Federal law requires that people working more than 40 hours a week be paid 1.5 times their rate of pay for the extra hours, but exempts salaried workers who make above a certain salary threshold and are deemed to have "executive, administrative, or professional" duties. The salary threshold is meant to help protect salaried workers with little bargaining power—for example, low- or modestly-compensated front-line supervisors at fast food restaurants—from being forced to work unpaid overtime. But, at $455 per week (the equivalent of $23,660 per year), the overtime threshold has been so eroded by inflation that it is now less than the poverty rate for a family of four. If the rule had simply been adjusted for inflation since 1975, today it would be well over $50,000.
In 2016, the Department of Labor published a highly vetted, economically sound rule that would have increased the threshold to $913 per week ($47,476 per year). However, a district court judge in Texas ruled that the new overtime threshold is invalid. While the Trump DOL plans to appeal the judge's flawed ruling, they will not defend the $47,476 threshold. Instead, they intend to propose a new threshold, and have asked the court to stay the appeal while they engage in new rulemaking.
DOL officials have repeatedly indicated that they would prefer a salary threshold far below $47,476—rolling back protections for millions of workers. It is likely that they are considering proposing a new threshold of around $31,000.
Where does that number come from? In 2004, under George W. Bush, DOL increased the overtime threshold, but fell far short of fully adjusting it for inflation since its prior increase almost 30 years earlier, in 1975. The $31,000 figure is the 2004 threshold adjusted for inflation. Meanwhile, if the 1975 threshold had been adjusted for inflation, it would be well over $50,000. Labor Secretary Alexander Acosta has suggested that simply adjusting the weak 2004 threshold for inflation might be appropriate. Additionally, in a July Request for Information, DOL specifically asked for public comment on whether updating the 2004 salary level for inflation would be an appropriate basis for setting the salary level, further suggesting that that level is under strong consideration by the department.

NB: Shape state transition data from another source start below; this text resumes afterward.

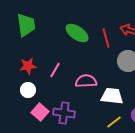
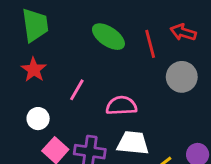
red star: (28, 66) -> (34, 70), moved, turned -30
white trapezoid: (112, 96) -> (133, 143), moved

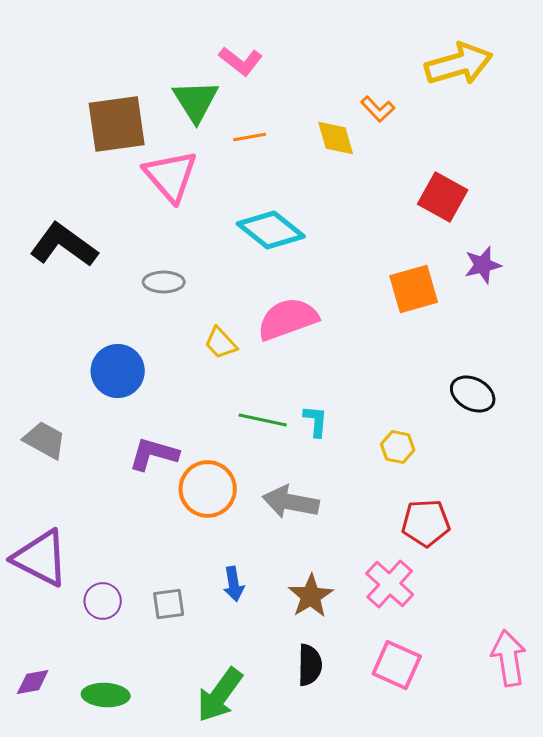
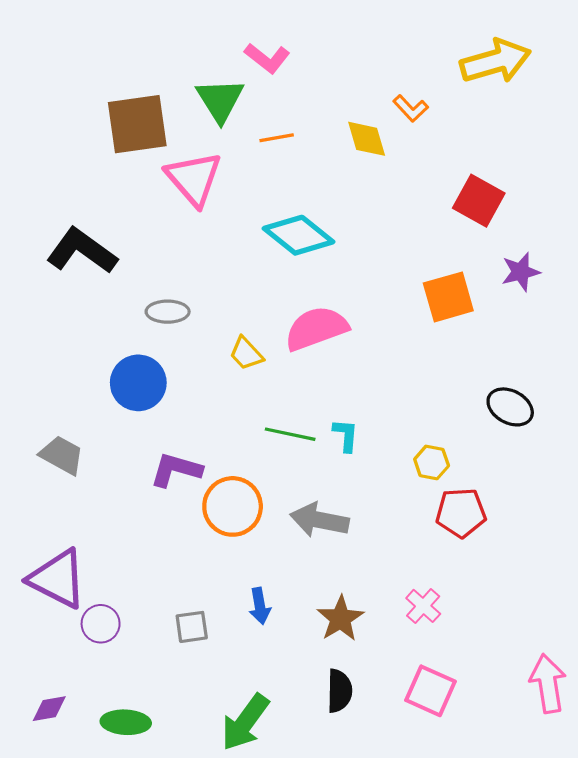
gray ellipse: (164, 282) -> (168, 312), moved
red pentagon: (426, 523) -> (461, 513), moved
pink cross: (390, 584) -> (423, 606), size x0.7
purple circle: (103, 601) -> (101, 624), moved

EPI estimated that the 2016 rule, with a salary threshold of $47,476, would have provided new or strengthened overtime protections to 12.5 million workers. Using that same data, we find that a threshold of $31,000 would provide new or strengthened protections to only 3.4 million workers. In other words, 9.1 million workers—close to three-quarters of the 12.5 million—would be left out. The table below shows how many people in each state would not get new or strengthened overtime pay protections if the threshold were set at $31,000 instead of $47,476. Setting the salary threshold below the 2016 level would roll back a long overdue wage increase for American workers across the country.